The house is at 151 Punta Vista Drive and sits on Boca Ciega Bay, just north of The Don Cesar Hotel.
The three-bedroom, two-full and one partial-bathroom home is 2,182 square feet with 180-degree views of the bay. It's listed at $2.59 million, according to Coldwell Banker Realty, which is listing the house.
Just last week it was named the House of the Week by the Wall Street Journal.
Bryan and his wife Nadia paid $1.9 million for it in 2024, buying it in the name of a Pasco County LLC named Beyond the Baseline Coaching. According to the Wall Street Journal, the couple bought it planning to use it as a vacation retreat and spent $300,000 on renovations.

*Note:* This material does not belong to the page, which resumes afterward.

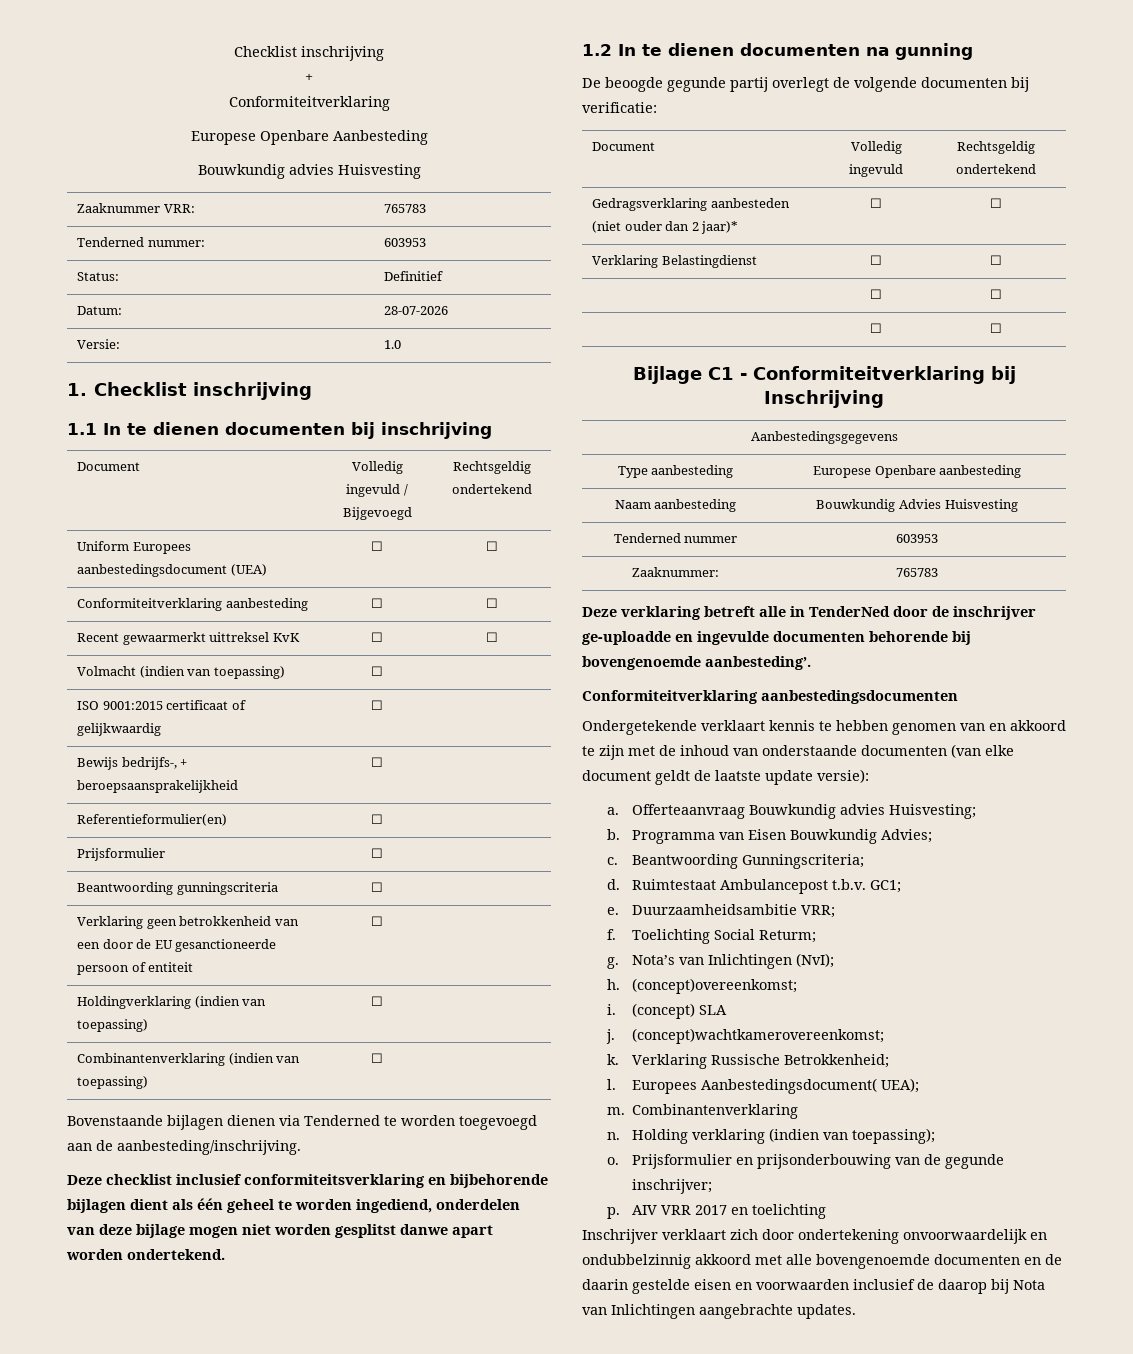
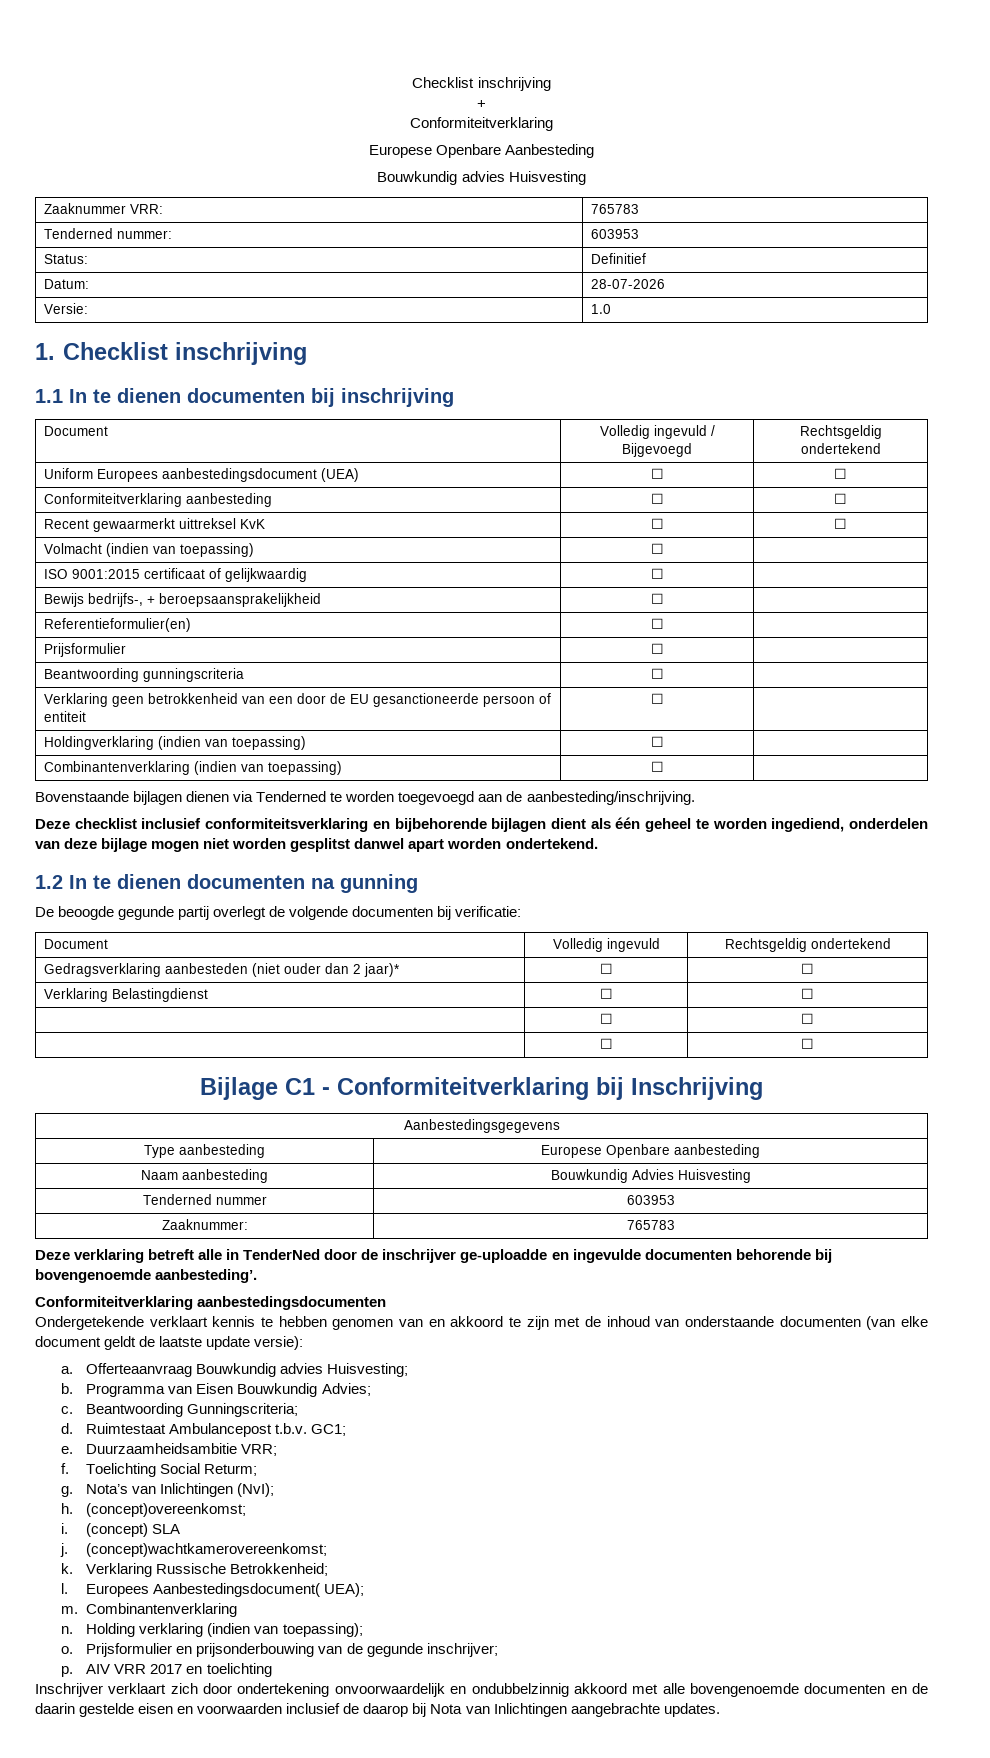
[400,1224,448,1235] danwe -> [354,838,405,849] danwel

They live full-time in Wesley Chapel.
The house, according to the listing, “stands out for its wood finishes and sculptural form, which has been likened to a sailboat, featuring a split layout designed to maximize light and water views from nearly every angle and room.”
Among its features are five balconies, a custom children’s loft with catamaran‑style hammock and play features, lower‑level bonus living area, a private beach with a fire pit area and 9-person hot tub and a deep-water dock that can also be used as a fishing pier.
“You see all the new houses going up — kind of cookie cutter, modern houses,” Bryan told the Journal, comparing his house, the paper says, to a treehouse. “It just felt different, like it could be in Hawaii or Tahiti.”
The house is listed by Johane Bucaille, a broker associate and team leader with Coldwell Banker’s La Belle Vie Signature Group.
Mike Bryan and his identical twin brother Bob are known as one of the most successful double teams in the modern era of tennis.
According to their entry at the International Tennis Hall of Fame, they won 16 Grand Slam titles in their careers — six Australian Opens, five U.S. Opens, three Wimbledon titles and two French Opens.
Between 2005 and 2014, they won at least one Grand Slam each season and they hold the record for the most weeks at No. 1 in the ATP doubles rankings — 438 weeks, including 139 consecutive weeks between Feb. 25, 2013, to Oct. 25, 2015.
If that weren’t enough, the brothers won an Olympic gold medal in 2012 in London.
The brothers, who turn 48 April 28, retired in 2020. They were inducted into the Hall of Fame last year.